Riley Bullough

No. 49
- Position: Linebacker

Personal information
- Born: November 23, 1993 (age 31) Traverse City, Michigan, U.S.
- Height: 6 ft 2 in (1.88 m)
- Weight: 228 lb (103 kg)

Career information
- High school: St. Francis (Traverse City)
- College: Michigan State
- NFL draft: 2017: undrafted

Career history
- Tampa Bay Buccaneers (2017–2018); Tennessee Titans (2019)*;
- * Offseason and/or practice squad member only

Career NFL statistics
- Total tackles: 16
- Pass deflections: 1
- Stats at Pro Football Reference

= Riley Bullough =

American football player (born 1993)

Riley Bullough (born November 23, 1993) is an American former professional football player who was a linebacker in the National Football League (NFL). He played college football for the Michigan State Spartans, and was signed by the Tampa Bay Buccaneers as an undrafted free agent in 2017.

==College career==
Bullough played four seasons for the Spartans, appearing in 50 games. Over the course of his career, he recorded 214 tackles, 18 tackles for loss, and 7.5 sacks along with 4 interceptions, forced 2 fumbles and 3 fumble recoveries. He was named to the All-Big Ten second-team as a junior and the All-Big Ten third-team as a senior.

==Professional career==
===Tampa Bay Buccaneers===
Bullough signed with the Tampa Bay Buccaneers as an undrafted free agent on May 1, 2017. He was waived on September 2, 2017, and was signed to the Buccaneers' practice squad the next day. He was promoted to the active roster on December 12, 2017.

On September 1, 2018, Bullough was placed on injured reserve. On September 11, 2018, Bullough was waived by the Buccaneers with an injury settlement. He was re-signed to the active roster on October 22, 2018. He appeared in nine games for the Buccaneers, starting three, with 14 tackles and a pass defended in 2018.
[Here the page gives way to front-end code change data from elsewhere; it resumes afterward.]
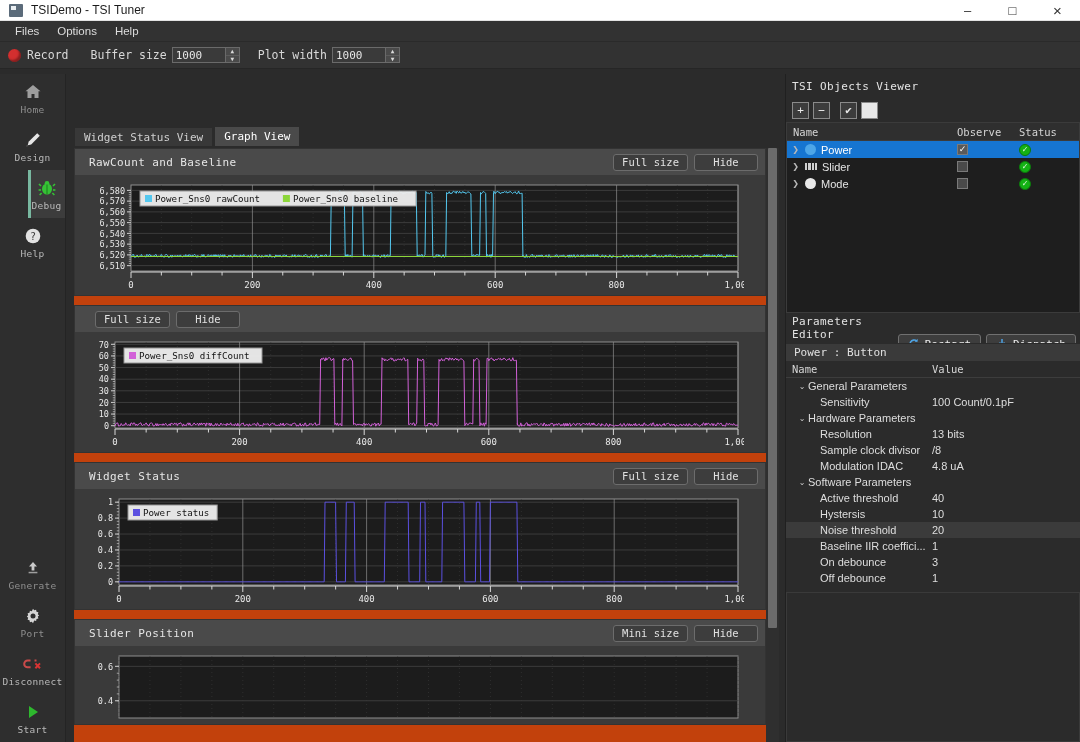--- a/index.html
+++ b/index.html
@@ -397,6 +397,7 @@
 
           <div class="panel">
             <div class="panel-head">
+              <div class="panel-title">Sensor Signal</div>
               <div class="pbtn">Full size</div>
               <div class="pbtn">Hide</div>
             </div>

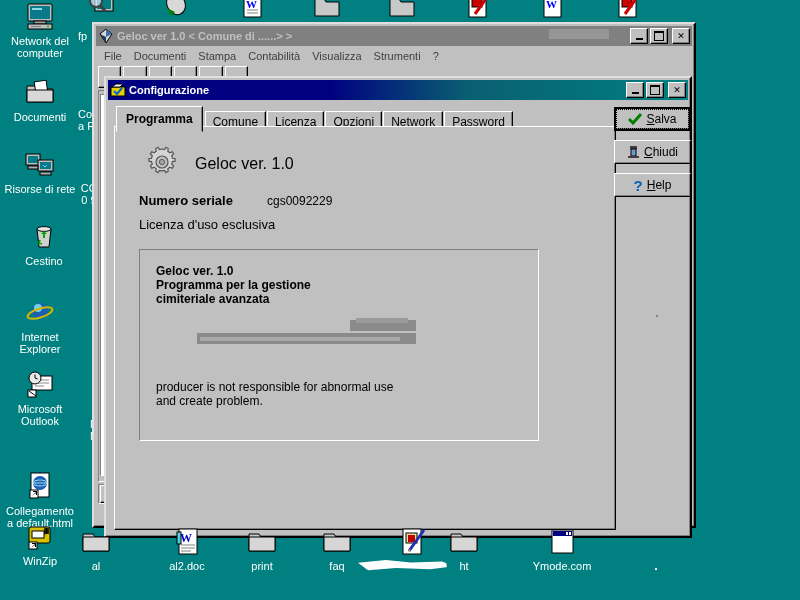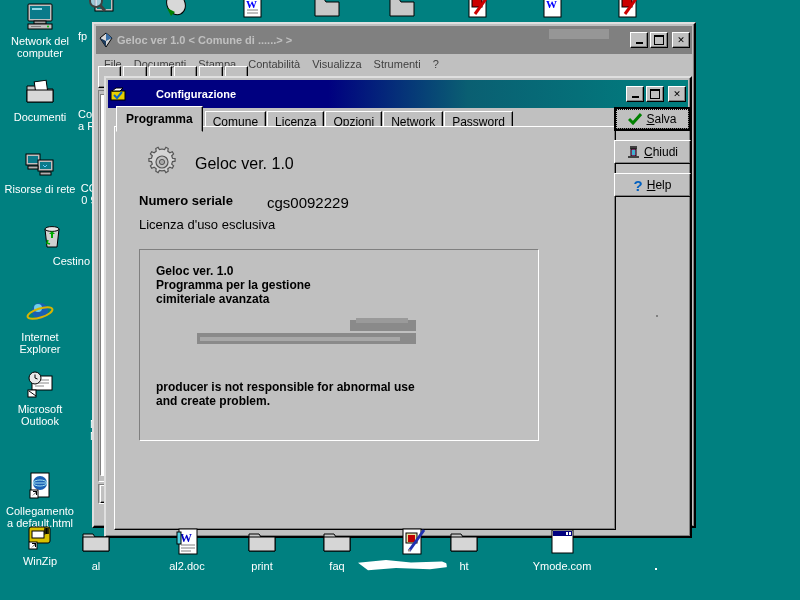--- a/index.html
+++ b/index.html
@@ -21,7 +21,7 @@
        border-top:2px solid #dfdfdf;border-left:2px solid #dfdfdf;
        border-right:2px solid #000;border-bottom:2px solid #000;
        box-shadow:inset -1px -1px 0 #808080, inset 1px 1px 0 #c0c0c0;}
-  .tbar{height:28px;display:flex;align-items:center;padding:0 2px;margin:2px;}
+  .tbar{height:20px;display:flex;align-items:center;padding:0 2px;margin:2px;}
   .tbar.active{background:linear-gradient(90deg,#000080 0%,#000080 38%,#0a5f72 62%,#008080 100%);}
   .tbar.inactive{background:#808080;}
   .tbar .ttl{font-weight:bold;font-size:11px;color:#fff;margin-left:3px;flex:1;white-space:nowrap;overflow:hidden;}

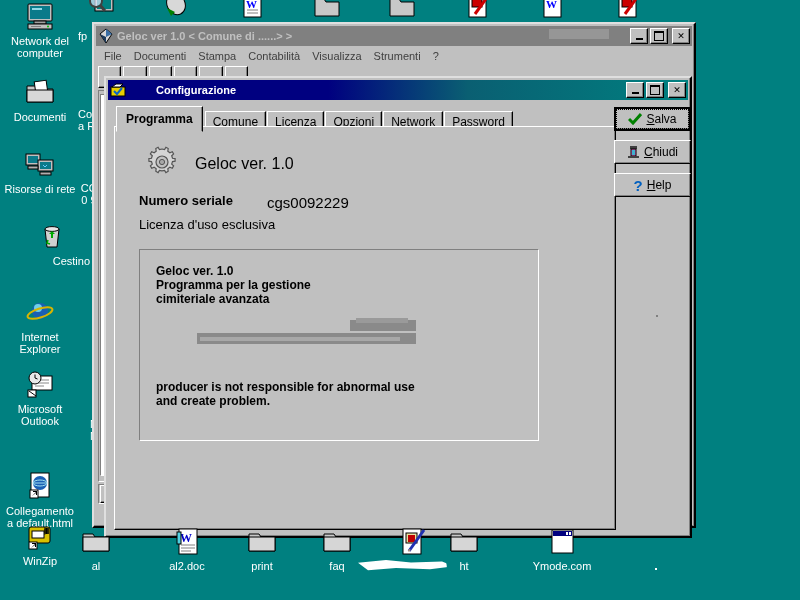--- a/index.html
+++ b/index.html
@@ -328,7 +328,7 @@
 
 <div class="win" style="left:104px;top:76px;width:584px;height:458px;">
 
-  <div class="tbar active" style="position:relative;gap:27px;">
+  <div class="tbar active" style="position:relative;">
     <span style="width:16px;height:16px;display:inline-block;">
       <svg width="16" height="16" viewBox="0 0 16 16">
         <rect x="1" y="5" width="14" height="9" fill="#e8d000" stroke="#000"></rect>

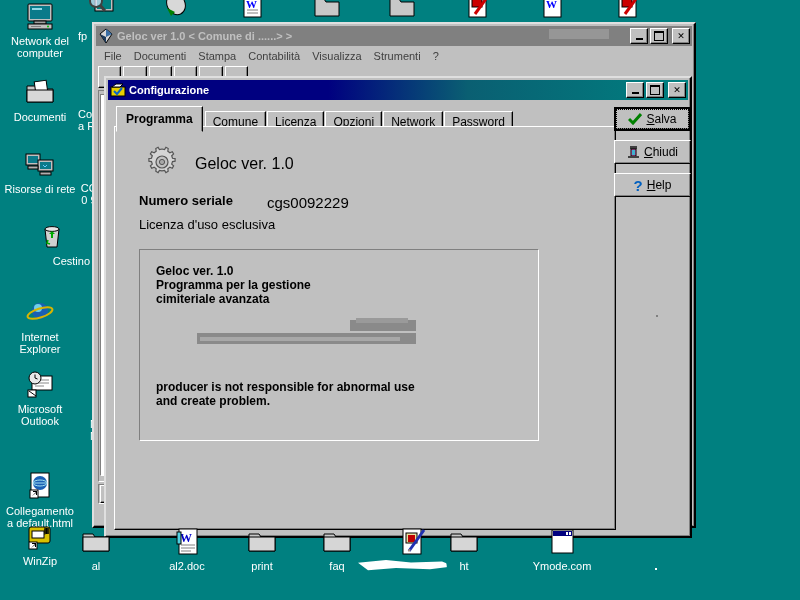--- a/index.html
+++ b/index.html
@@ -368,7 +368,7 @@
     <div style="position:absolute;left:80px;top:28px;font-size:16px;">Geloc ver. 1.0</div>
 
     <div style="position:absolute;left:24px;top:66px;font-size:13px;font-weight:bold;">Numero seriale</div>
-    <div style="position:absolute;left:152px;top:67px;font-size:15px;">cgs0092229</div>
+    <div style="position:absolute;left:152px;top:67px;font-size:12px;">cgs0092229</div>
 
     <div style="position:absolute;left:24px;top:90px;font-size:13px;">Licenza d'uso esclusiva</div>
 

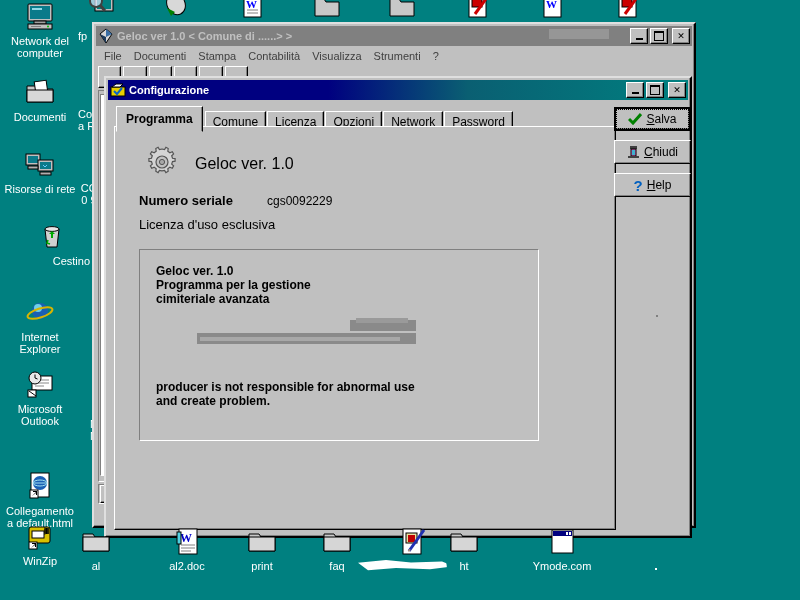--- a/index.html
+++ b/index.html
@@ -194,7 +194,7 @@
   <span class="lbl">Risorse di rete</span>
 </div>
 
-<div class="dicon" style="left:14px;top:220px;text-align:right;">
+<div class="dicon" style="left:6px;top:220px;">
   <span class="glyph">
     <svg width="32" height="32" viewBox="0 0 32 32">
       <path d="M9 9 h14 l-2 18 h-10 Z" fill="#d0d0d0" stroke="#000"></path>

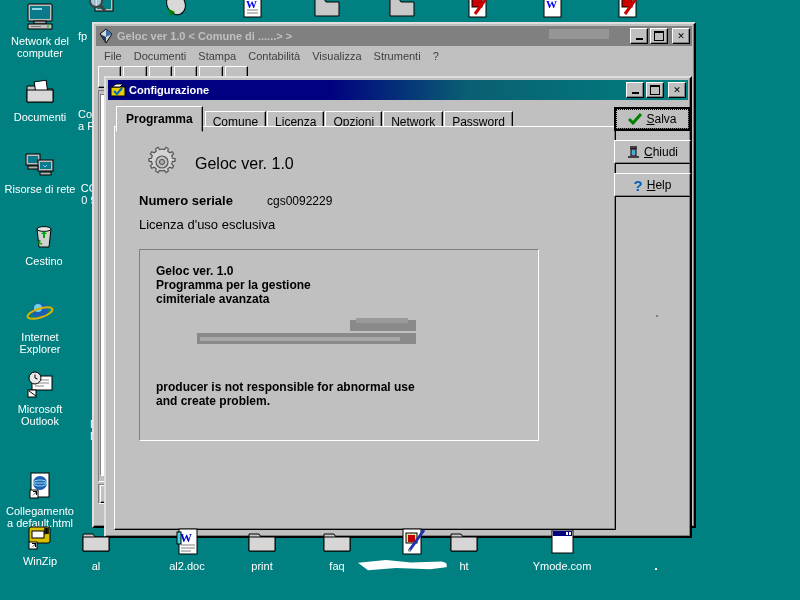--- a/index.html
+++ b/index.html
@@ -380,7 +380,7 @@
         <div>Programma per la gestione</div>
         <div>cimiteriale avanzata</div>
       </div>
-      <div style="position:absolute;left:16px;top:130px;font-size:12px;font-weight:bold;line-height:14px;">
+      <div style="position:absolute;left:16px;top:130px;font-size:12px;font-weight:normal;line-height:14px;">
         <div>producer is not responsible for abnormal use</div>
         <div>and create problem.</div>
       </div>

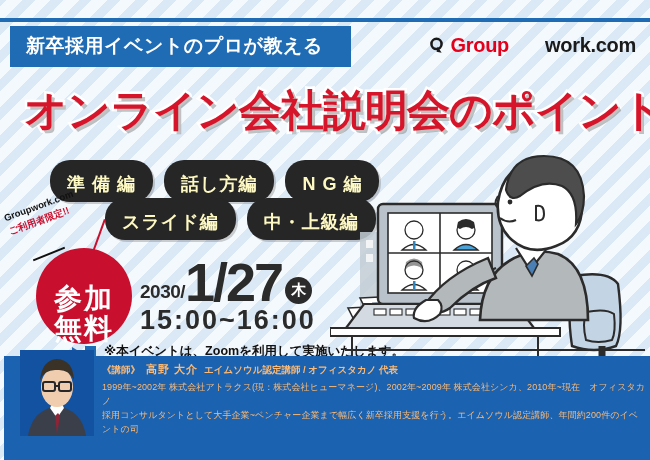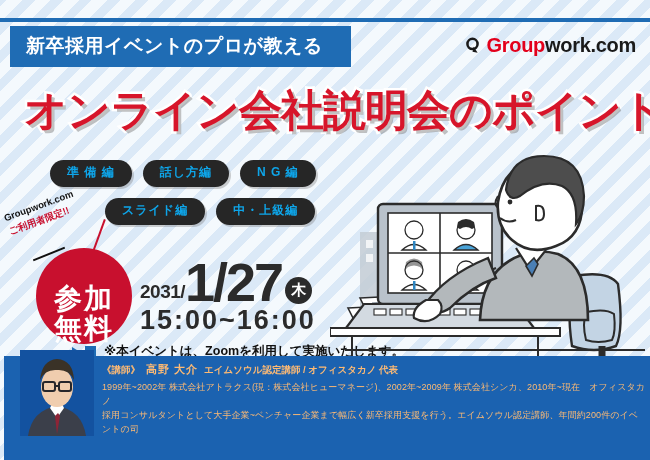--- a/index.html
+++ b/index.html
@@ -31,7 +31,7 @@
   .logo-pin{width:19px;height:19px;position:relative;}
   .logo-text{font-size:20px;font-weight:bold;letter-spacing:-.3px;white-space:nowrap;}
   .logo-red{color:#e3001b;}
-  .logo-black{color:#1a1a1a;}
+  .logo-black{color:#1a1a1a;margin-left:36px;}
 
   
   .title{

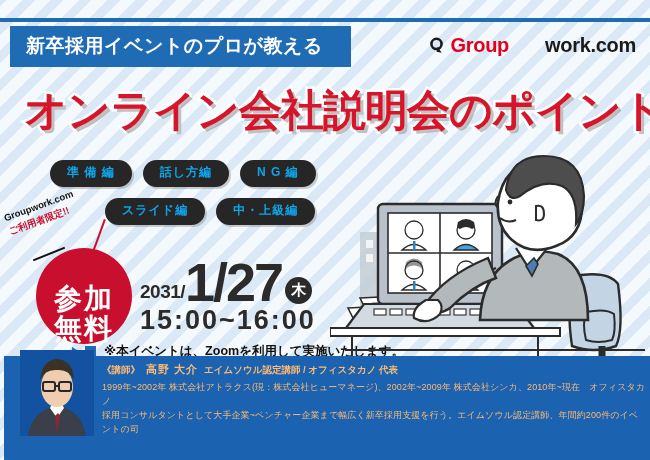--- a/index.html
+++ b/index.html
@@ -48,8 +48,8 @@
   .tags-row-1{left:50px;top:160px;}
   .tags-row-2{left:105px;top:198px;}
   .pill{
-    background:#262626;color:#0ea5e9;border-radius:20px;
-    padding:4px 17px 6px 17px;font-size:12px;font-weight:bold;
+    background:#262626;color:#fef9c3;border-radius:20px;
+    padding:12px 17px 6px 17px;font-size:18px;font-weight:bold;
     white-space:nowrap;box-shadow:2px 2px 0 rgba(120,120,120,.35);
     letter-spacing:1px;
   }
On April 29, 2019, Bullough was waived by the Buccaneers.

===Tennessee Titans===
On April 30, 2019, Bullough was claimed off waivers by the Tennessee Titans. He was waived/injured on August 10, 2019, and placed on injured reserve. He was released on August 20.

Bullough announced his retirement from professional football in December 2019.

==Personal life==
Bullough's parents are Shane and LeeAnn Bullough. His father was a linebacker at Michigan State from 1983 to 1986. He has two brothers, Max and Byron. Max previously played with the Houston Texans and Byron played for the Spartans.